A proposed victims’ compensation fund set up by the estate of the late Jeffrey Epstein became the subject of controversy at a hearing held last week in Superior Court. Lawyers representing Epstein, a convicted pedophile, expressed displeasure at actions taken by V.I. Attorney General Denise George, according to a report published in the Miami Herald.
Epstein, 66, died on Aug. 10, 2019 in a Manhattan detention center of an apparent suicide, following his arrest on sex trafficking charges. Last week, the V.I. attorney general placed a lien on his estate, with an estimated value of $577 million.
The action arose from a motion to intervene in the probate proceedings. At a Feb. 4 hearing, Superior Court Magistrate Carolyn Hermon-Purcell approved a limited solution, allowing fund administrators to access enough from the estate to cover basic bills.

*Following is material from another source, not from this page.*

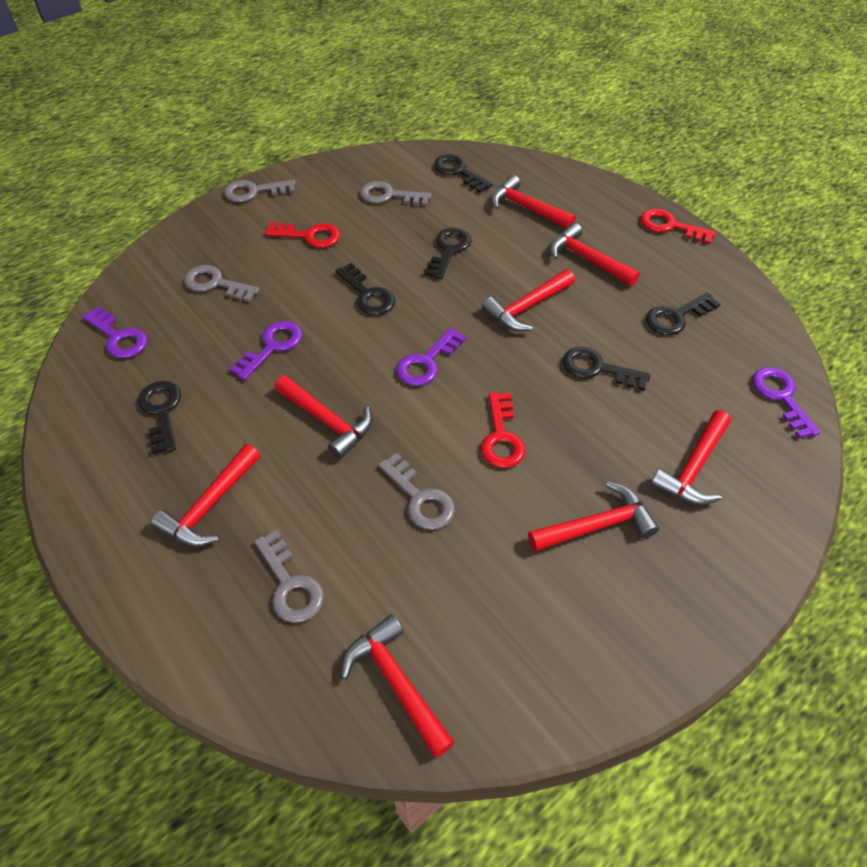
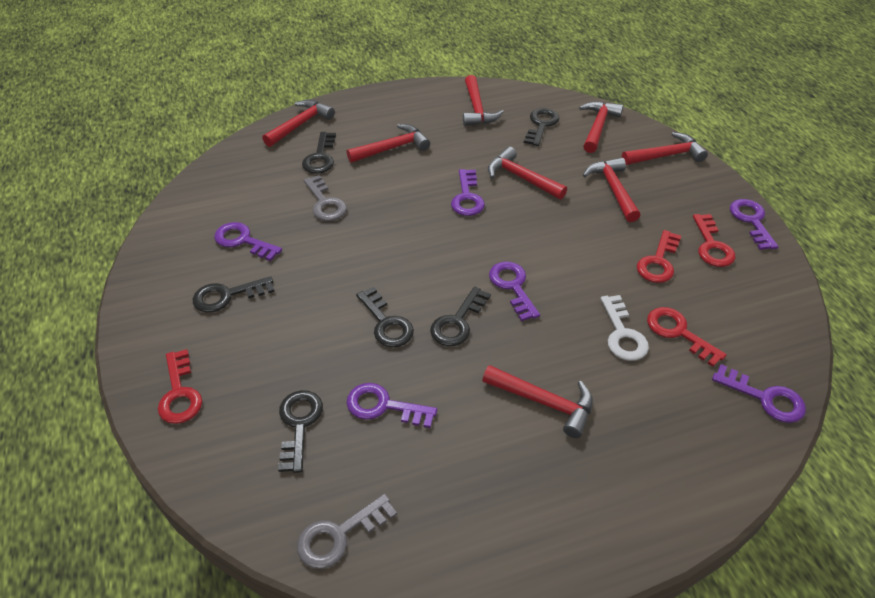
grey key: 5 -> 2
purple key: 4 -> 6
red key: 3 -> 4
white key: 0 -> 1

According to a Feb. 1 statement released by the Justice Department, George is concerned that the victims’ compensation fund does not meet requirements set by Virgin Islands law.
“As laid out in that legal filing, the government alleges that the current Epstein Estate executors have set certain parameters for the proposed fund which are inconsistent with the laws of the Virgin Islands and wholly inadequate to effectively protect the rights of the victims who seek compensation and those who might come forward in the future,” George said.

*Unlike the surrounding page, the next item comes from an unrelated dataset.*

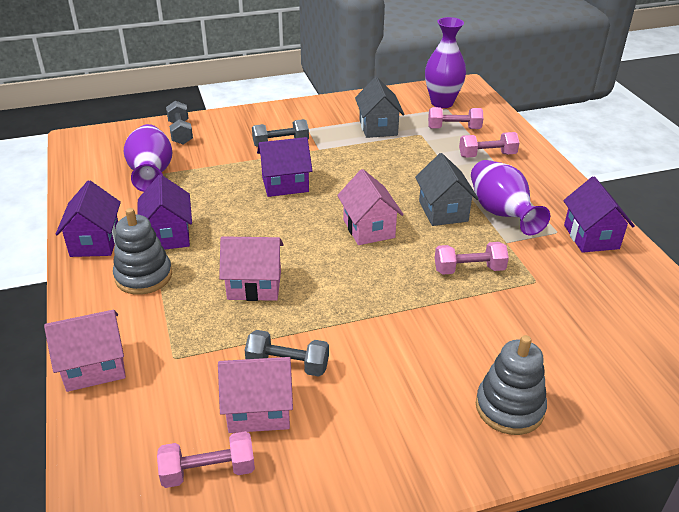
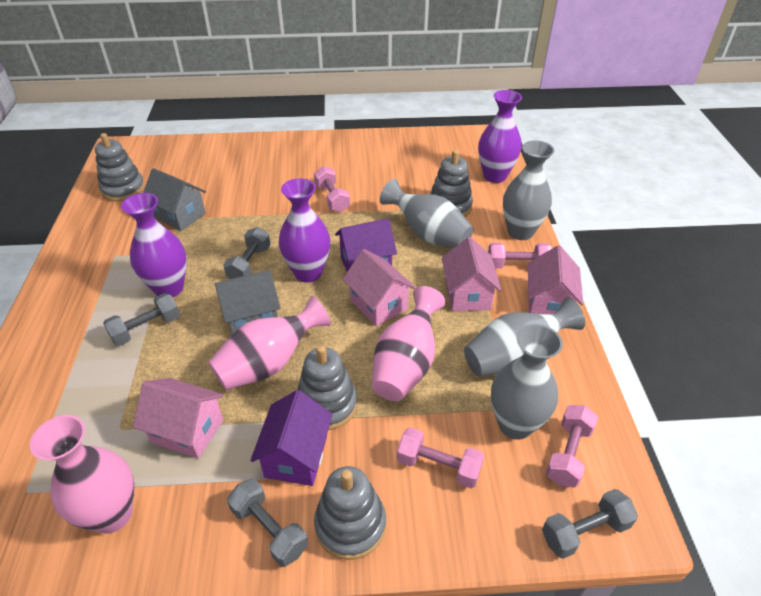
grey dumbbell: 3 -> 4
grey stacking toy: 2 -> 4
grey vase: 0 -> 4
pink vase: 0 -> 3
purple house: 4 -> 2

“My duty is to insist on a fair, independent and lawful process for the women who have been able, with counsel, to assert their claims, not only against the Epstein Estate but against other perpetrators who may be identified,” the attorney general said.
According to some victims’ accusations, over the course of 30 years Epstein sexually abused hundreds of young women and girls as young as 12. Through prosecutions and investigative reports, the abuse was documented in parts of the U.S. and Europe where Epstein had property.
Most recently, the allegations of sex trafficking taking place in the Virgin Islands were spelled out by George at a Jan. 15 news conference held on St. Thomas. The attorney general also announced the filing of a civil lawsuit against Epstein’s estate.
The lawsuit seeks to have Epstein’s two private islands – Great St. James and Little St. James – turned over to the V.I. government, as well as an undetermined monetary amount. No court proceedings connected the lawsuit have taken place yet.
Attempts to learn further details about the proposed compensation fund through attorney William Blum from the St. Thomas law firm representing Epstein’s estate were unsuccessful. A second local legal counsel, Russell Pate, was asked to withdraw from the probate case on Feb. 4 by the Justice Department, according to a clerk in Pate’s office.
At the end of the four-hour hearing, Hermon-Percell asked George and the lawyers representing the estate to meet and resolve their differences. The magistrate also told Epstein’s lawyers she wants to know more about the costs associated with setting up and running the compensation fund.
A clerk in the office of the magistrate’s court at Barbel Plaza said a ruling is expected soon. Parties for the estate, Justice and about a dozen of Epstein’s sex abuse victims who have already come forward have seven days, from the date of the hearing, to submit comments about the compensation fund prior to the ruling.